WORK ITEM A -
Transcribe the forum thread about a Mac that won't connect to a PowerShot from "## Valvebounce (Aug 12, 2017)" to "it might be.".

TEXT SEGMENT -
════════════════════
# Mac won't communicate with Powershot



## AlanF (Aug 11, 2017)

My new PowerBook Pro 13" has the same software has my old Pro 15" but the new one will not connect with my Powershot G3 X, whereas the old one will. Canon CameraWindow opens and disconnects, Photos won't recognise and Image Browser says device contains no files. Any advice welcome.


----------



## Valvebounce (Aug 12, 2017)

Hi Alan. 
Is this WiFi or cable? If you are trying to drive the camera over the tether, sorry I'm no help, if you are trying to empty the card, you probably know this answer already but don't necessarily want to hear it, card reader for now and wait for the fix for the bug in the system whatever it might be. 

Cheers, Graham. 



AlanF said:


> My new PowerBook Pro 13" has the same software has my old Pro 15" but the new one will not connect with my Powershot G3 X, whereas the old one will. Canon CameraWindow opens and disconnects, Photos won't recognise and Image Browser says device contains no files. Any advice welcome.


----------



## AlanF (Aug 13, 2017)

Thanks Graham. Bought a card reader as it is a good back up if a cable fails when travelling.


----------



## Valvebounce (Aug 13, 2017)

Hi Alan. 
Just in case anyone else might be able to help, was it cable or WiFi that wouldn't connect, does the camera even have WiFi? 

Cheers, Graham. 



AlanF said:


> Thanks Graham. Bought a card reader as it is a good back up if a cable fails when travelling.


----------
════════════════════
(Items from a dataset)
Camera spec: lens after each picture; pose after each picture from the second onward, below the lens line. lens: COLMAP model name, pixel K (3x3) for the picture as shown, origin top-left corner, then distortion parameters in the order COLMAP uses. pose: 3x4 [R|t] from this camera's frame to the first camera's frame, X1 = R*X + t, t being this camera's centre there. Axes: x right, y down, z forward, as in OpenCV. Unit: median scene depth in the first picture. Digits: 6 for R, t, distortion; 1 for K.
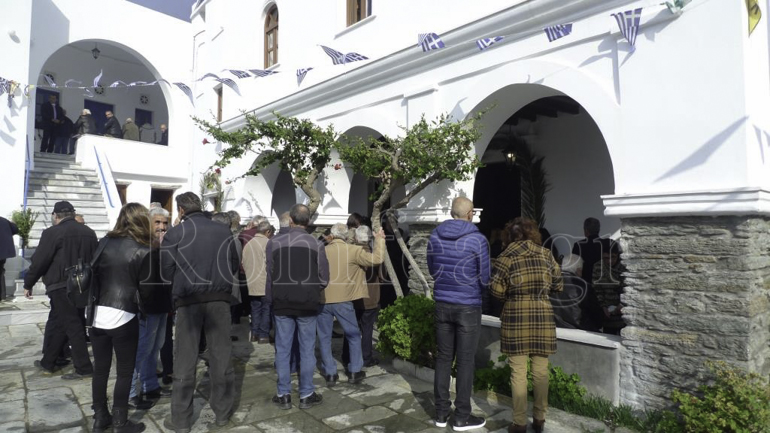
lens RADIAL K [[506.5, 0, 383.7], [0, 506.5, 217.4], [0, 0, 1]] dist [-0.032009, -0.013955]
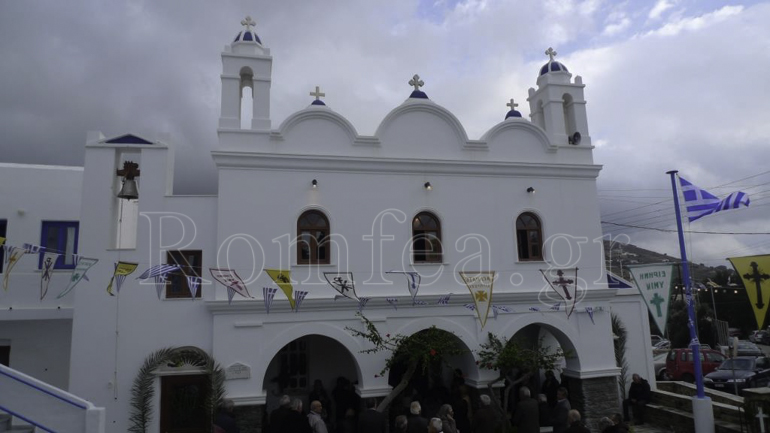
lens RADIAL K [[506.5, 0, 389.5], [0, 506.5, 217.3], [0, 0, 1]] dist [-0.032009, -0.013955]
pose [[0.455458, 0.137303, 0.879605, -2.614271], [0.010781, 0.987112, -0.159667, -0.454717], [-0.890192, 0.082205, 0.448108, 0.630521]]
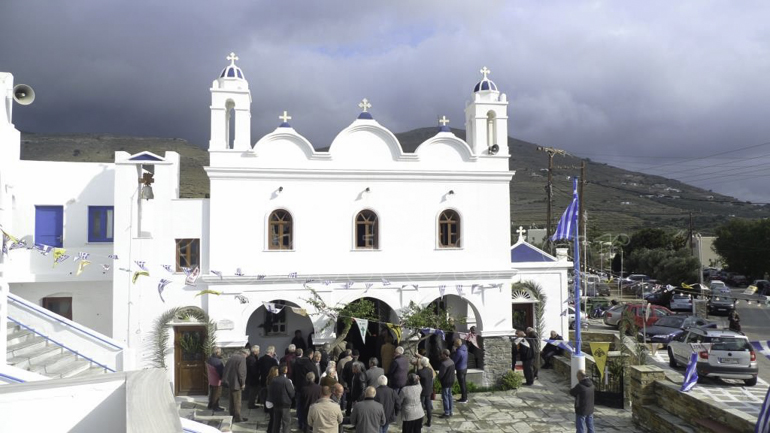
lens RADIAL K [[506.5, 0, 388.6], [0, 506.5, 214.7], [0, 0, 1]] dist [-0.032009, -0.013955]
pose [[0.515773, 0.029965, 0.856201, -3.134625], [-0.016121, 0.999551, -0.025271, -0.799676], [-0.856574, -0.000769, 0.516024, -0.327435]]
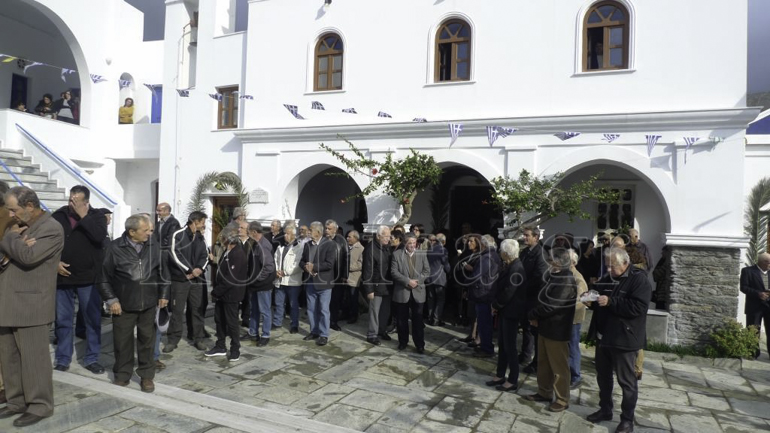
lens RADIAL K [[506.5, 0, 386.9], [0, 506.5, 218.4], [0, 0, 1]] dist [-0.032009, -0.013955]
pose [[0.890802, 0.022794, 0.453819, -1.313899], [-0.042302, 0.998564, 0.032881, -0.116086], [-0.452417, -0.048488, 0.890487, -0.162751]]
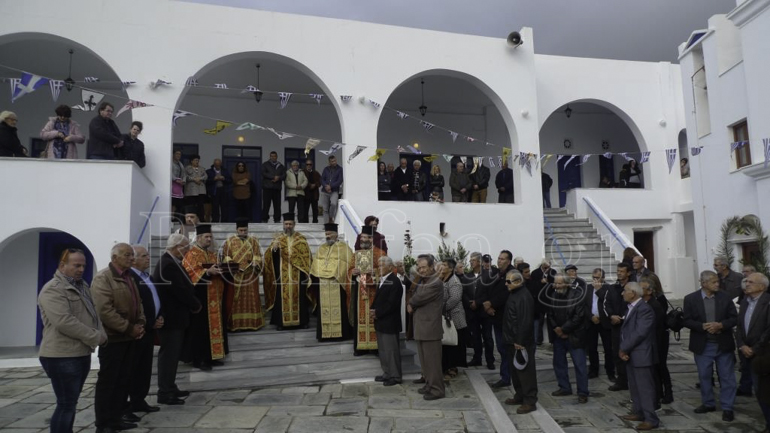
lens RADIAL K [[506.5, 0, 392.2], [0, 506.5, 214.5], [0, 0, 1]] dist [-0.032009, -0.013955]
pose [[0.738771, -0.090551, -0.667846, -0.532045], [0.048717, 0.995516, -0.081087, -0.130501], [0.672193, 0.027369, 0.739870, -0.275128]]
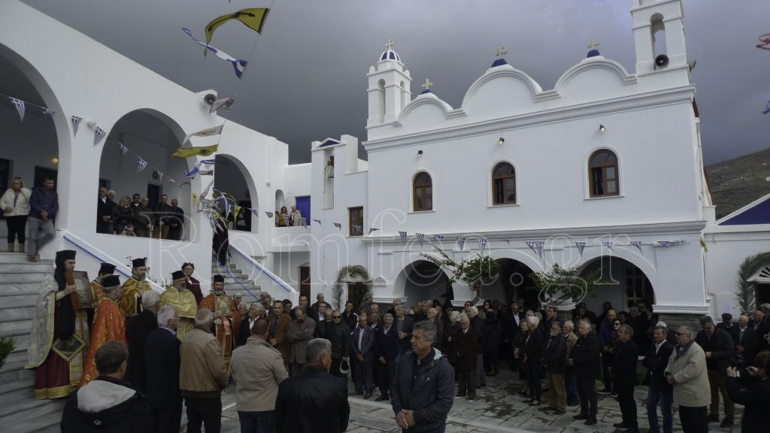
════════════════════
WORK ITEM B -
Restate the rows word for word, from the start of the rows to the line with "217.3], [0, 0, 1]] dist [-0.032009, -0.013955]". Leave the pictures out of your answer.

EXERCISE SOLUTION A -
## Valvebounce (Aug 12, 2017)

Hi Alan. 
Is this WiFi or cable? If you are trying to drive the camera over the tether, sorry I'm no help, if you are trying to empty the card, you probably know this answer already but don't necessarily want to hear it, card reader for now and wait for the fix for the bug in the system whatever it might be.

EXERCISE SOLUTION B -
Camera spec: lens after each picture; pose after each picture from the second onward, below the lens line. lens: COLMAP model name, pixel K (3x3) for the picture as shown, origin top-left corner, then distortion parameters in the order COLMAP uses. pose: 3x4 [R|t] from this camera's frame to the first camera's frame, X1 = R*X + t, t being this camera's centre there. Axes: x right, y down, z forward, as in OpenCV. Unit: median scene depth in the first picture. Digits: 6 for R, t, distortion; 1 for K.
lens RADIAL K [[506.5, 0, 383.7], [0, 506.5, 217.4], [0, 0, 1]] dist [-0.032009, -0.013955]
lens RADIAL K [[506.5, 0, 389.5], [0, 506.5, 217.3], [0, 0, 1]] dist [-0.032009, -0.013955]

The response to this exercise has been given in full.